• Nate Adams

Review: Colin Firth and Stanley Tucci shine in moving 'Supernova'


Courtesy of Bleecker Street

Both veterans to their craft and equipped with a wealth of accolades including one Oscar, Colin Firth and Stanley Tucci glisten as a couple forced to confront a dark reality in writer/director Harry Macqueen’s intimate and timeless “Supernova.” An old fashion romance about rekindling love, Firth and Tucci drive this two-hander drama into unexpectedly heartwarming places. They play Sam and Tusker, a devoted duo who have been married for decades. The former, a renowned pianist gearing up for a comeback and the latter a novelist looking for inspiration, except their careers are put on hold due to Tusker’s diagnosis of early-onset dementia.


They have decided to take an extended holiday, road tripping in their camper van across the country, visiting with relatives, rediscovering bonds, and forgetting about Tuskar’s inevitable endgame. He’s got notes and occasionally works on his forthcoming novel, but Tuskar is more interested in his telescope and looking at constellations while teaching Sam about the Milky Way. The vastness in space with which Tuskar seems to align his current predicament is a beautiful motif that Macqueen plays with, despite its syrupy display becoming a bit ham fisted.


Nevertheless, “Supernova” is a calm and serene character portrait of two men with undivided affection for each other, and the type of prestige drama only reserved for streamers these days.

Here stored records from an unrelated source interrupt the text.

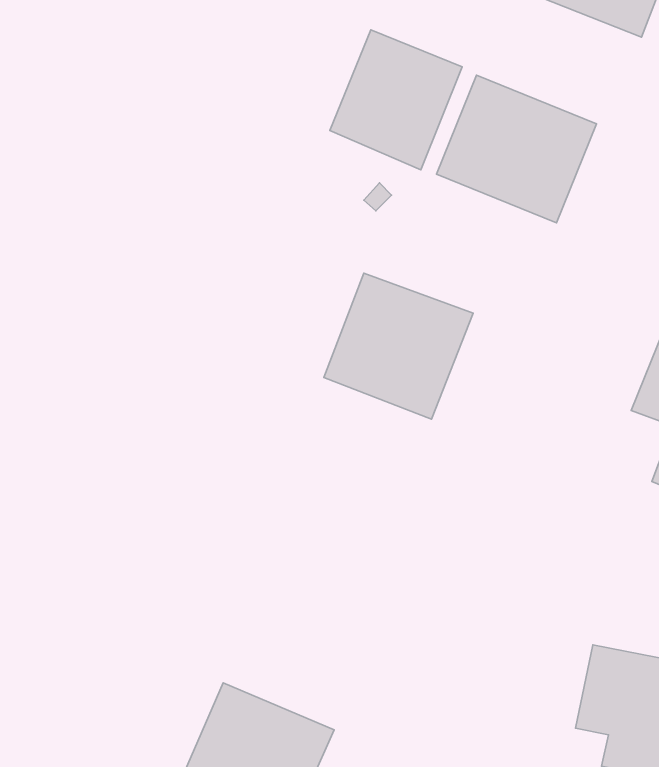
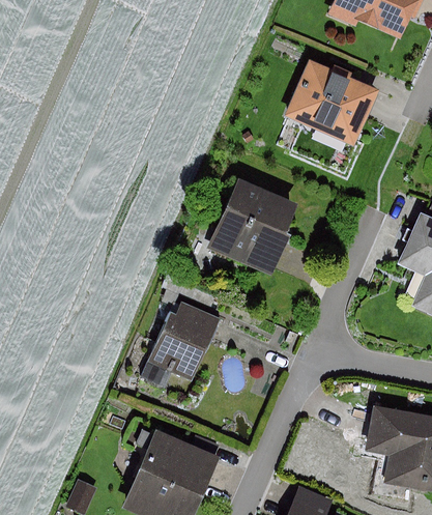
building: [330,30,462,170] -> none
building: none -> [149,302,217,380]

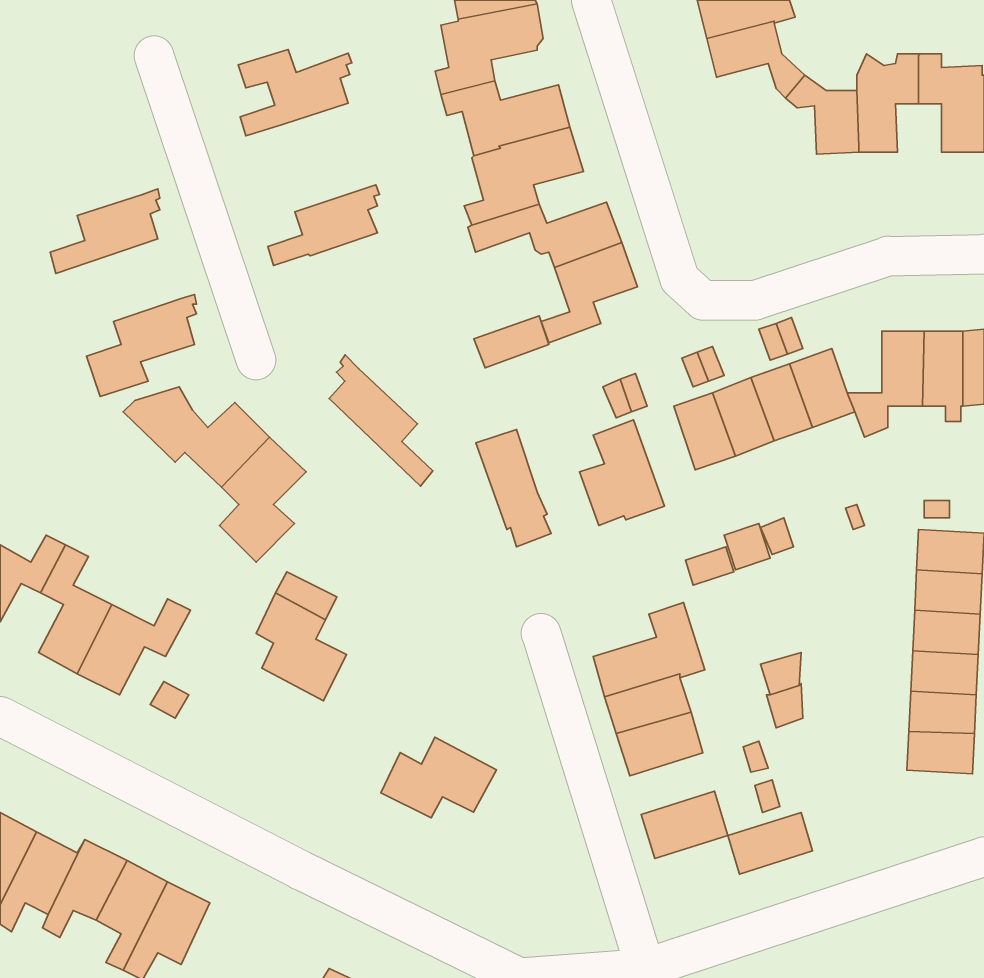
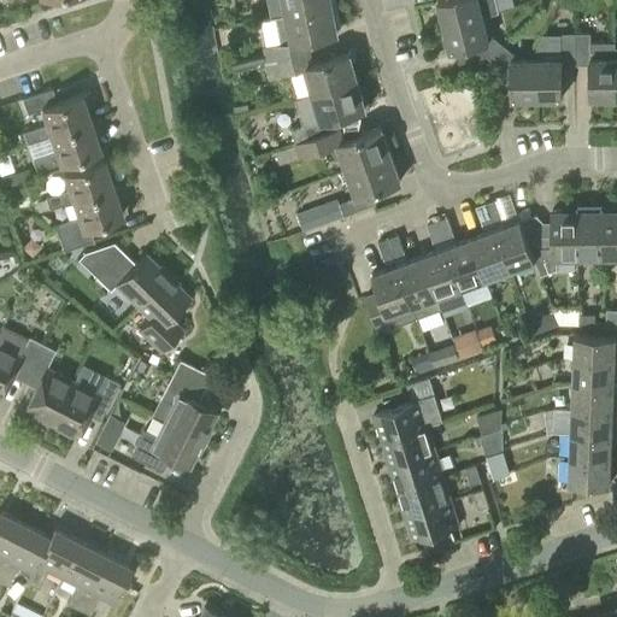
building: [238,49,352,136] -> [20,92,92,146]
building: [268,185,380,266] -> [45,160,114,211]
building: [329,355,433,486] -> none
building: [476,429,551,547] -> [396,258,443,331]
building: [381,737,496,818] -> [130,422,202,472]
building: [728,812,813,874] -> [394,475,447,513]

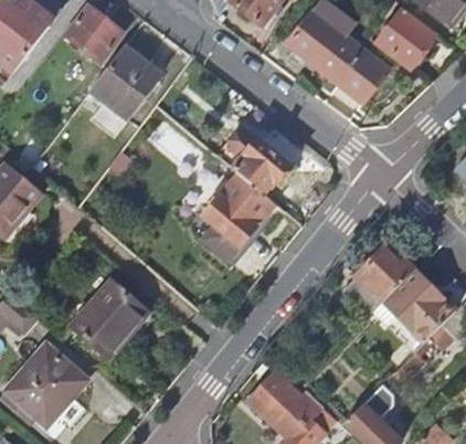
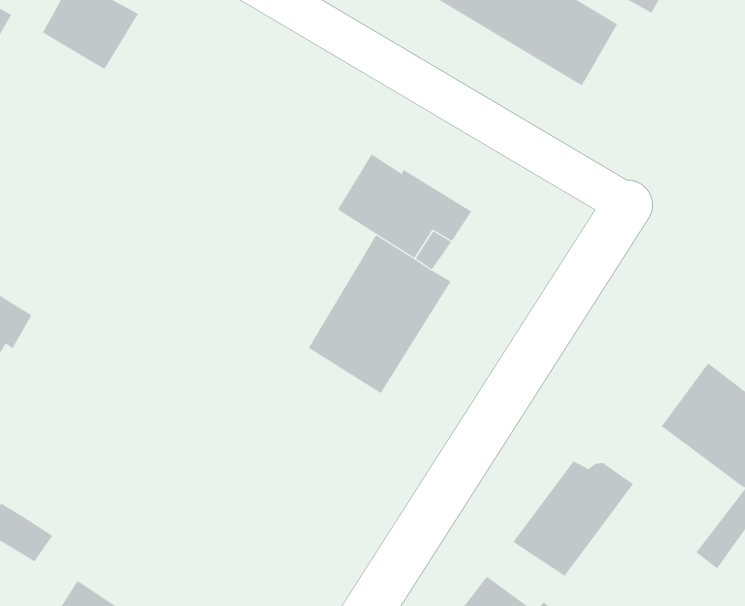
building: [89,44,160,116] -> none
building: [342,250,414,314] -> [513,461,634,577]
building: [70,278,146,355] -> none

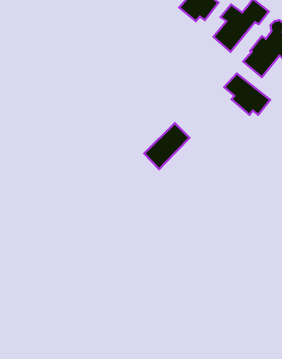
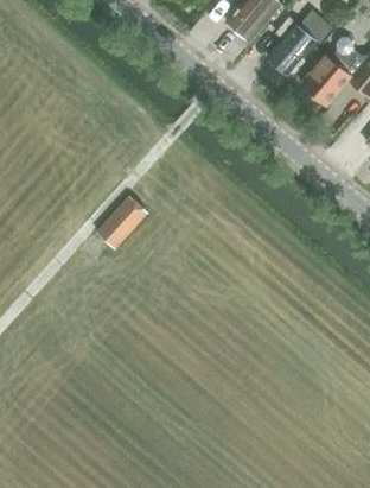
building: [224,73,270,115] -> none
building: [144,123,190,169] -> [94,192,148,248]

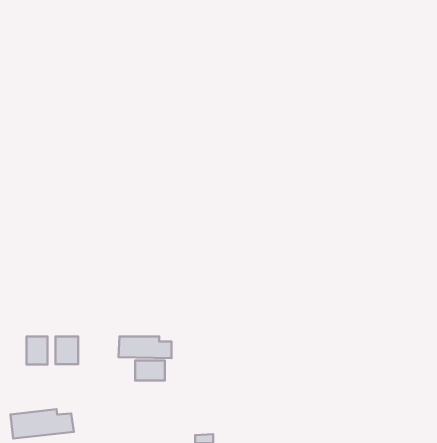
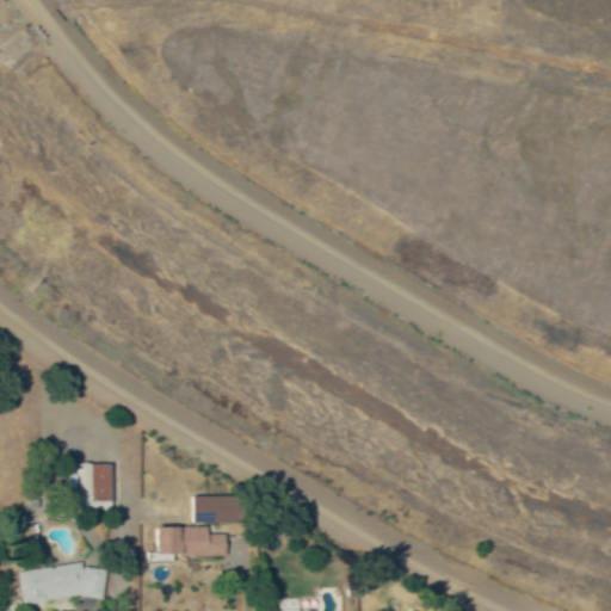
building: [119,336,171,358] -> [156,526,229,556]
building: [27,336,48,365] -> none

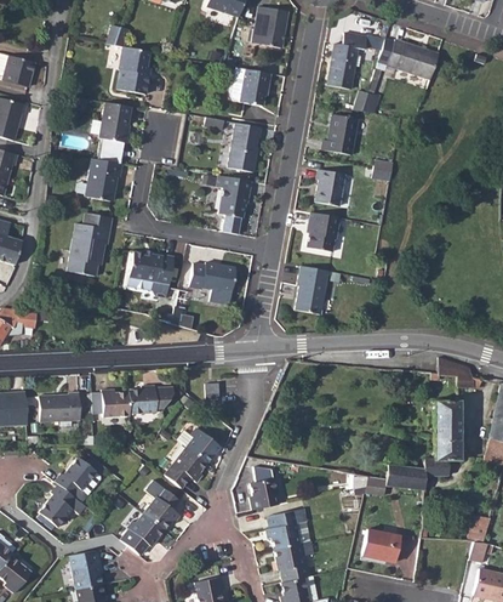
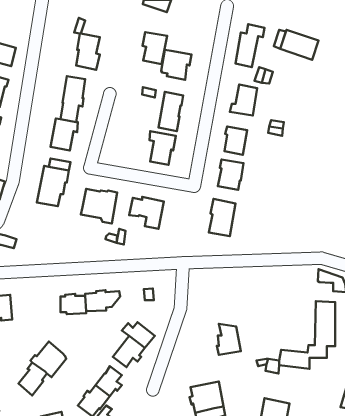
building: [256,6,288,49] -> [142,32,167,64]
building: [45,394,85,422] -> none
building: [251,466,282,507] -> [217,324,241,355]

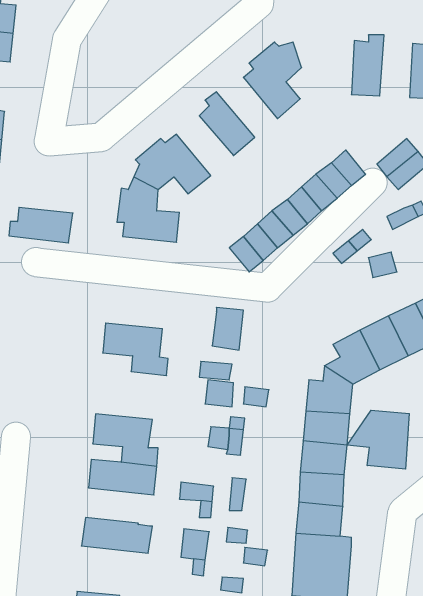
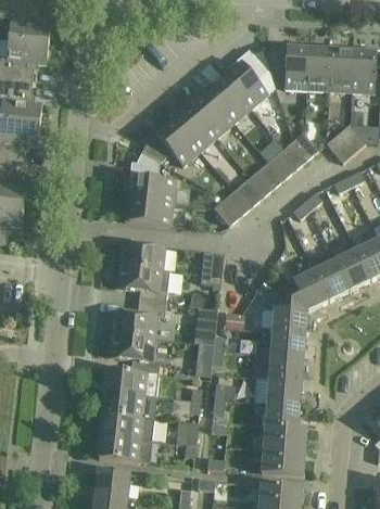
building: none -> [262,41,308,89]
building: none -> [328,44,353,92]
building: none -> [203,77,250,123]
building: none -> [168,106,216,152]
building: [9,207,73,243] -> [124,199,173,226]
building: none -> [118,242,164,269]
building: none -> [111,302,165,339]
building: [347,410,409,469] -> none
building: none -> [103,391,155,420]
building: none -> [98,435,151,463]

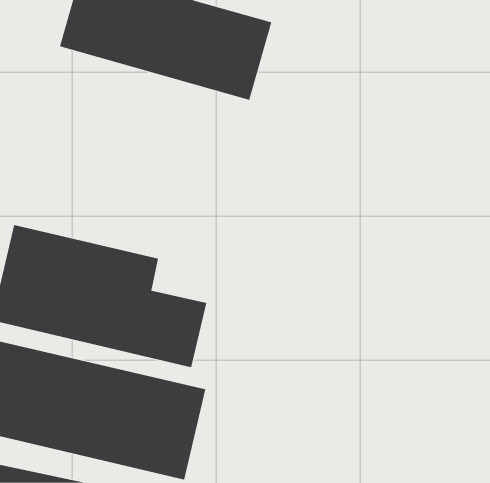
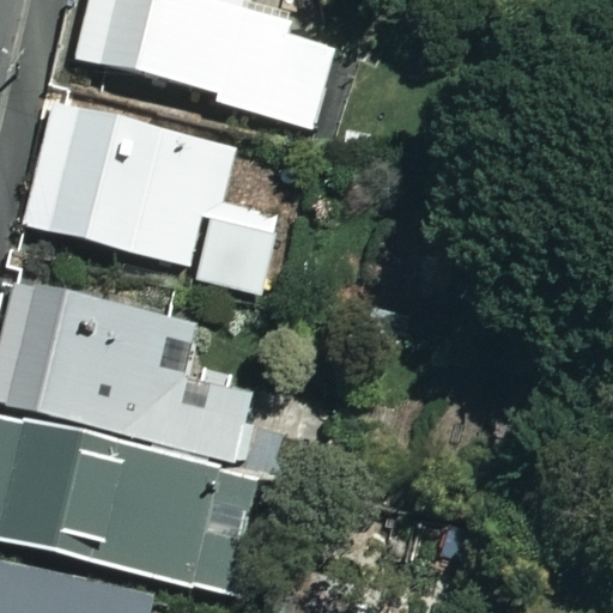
building: none -> [23,101,279,295]

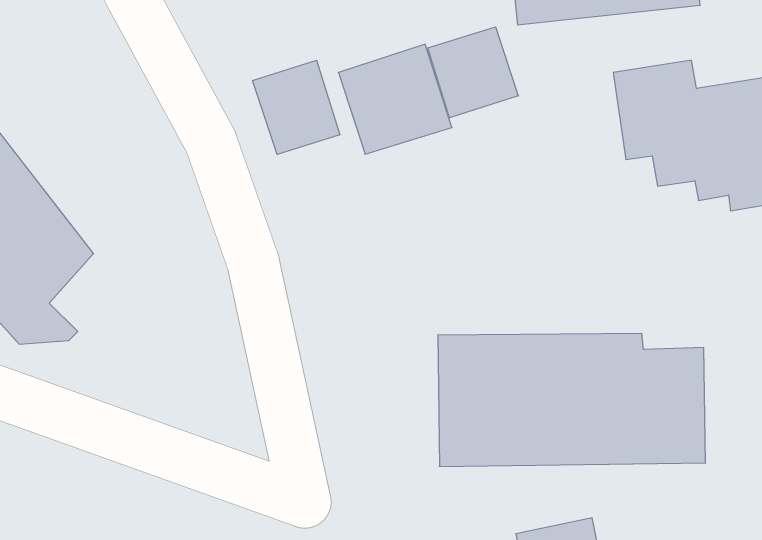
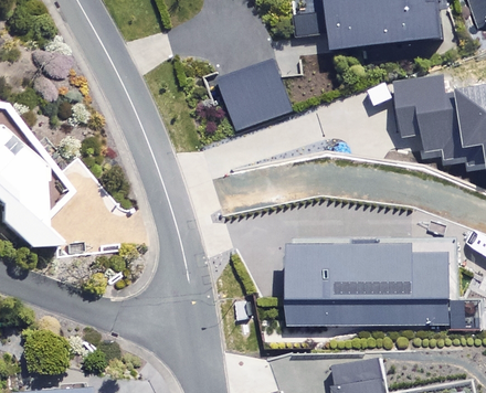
building: [428,27,518,118] -> none
building: [253,60,340,154] -> none

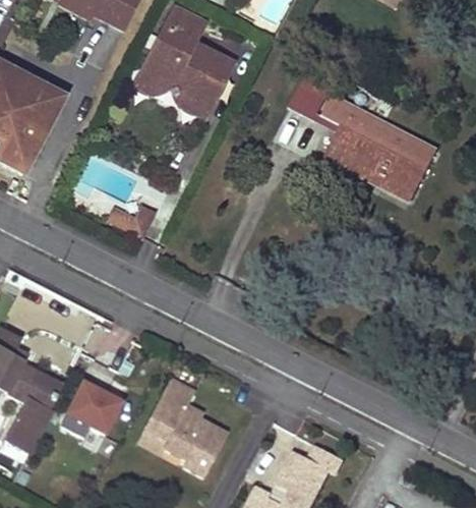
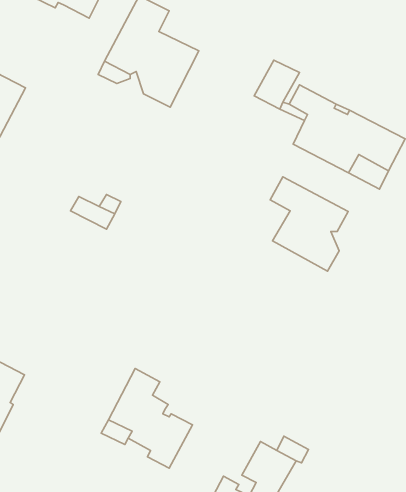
building: none -> [270,177,348,271]
building: [55,381,122,457] -> none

But when you have Firth and Tucci as your anchors, it’s hard to resist and their infections, quiet, chemistry helps audiences understand how special this relationship is.


Macqueen builds a solid foundation for the two characters‘ contrasting personalities: Sam reads as a somber fellow who doesn’t appreciate his own talents (when pressed about the upcoming piano gig, he tells people to lower their expectations when in reality he’s a genius) and Tuskar isn’t afraid to ask questions or go for the easy laugh. My favorite scene in “Supernova” - and one that best exemplifies the central relationship - is when the two sleep in Sam’s childhood twin bed. Considering their grown adults, this proves problematic; Tuskar knows this, but his quality of life is running short and creating lasting memories is all that matters.


But that’s where “Supernova” will hit audiences in the gut. As is the case with most films about dementia, the ending isn’t a happy one. Or maybe it is, depending on your own outlook and Macqueen handles it with tranquility. Confronting these issues is never easy, and it can put viewers in an emotional chokehold, yet “Supernova” reinforces that to love someone, you must let them go, carry the torch, and embrace their decisions.


Grade: B+


SUPERNOVA will be released in theaters Friday, January 29th and then digitally February 16th.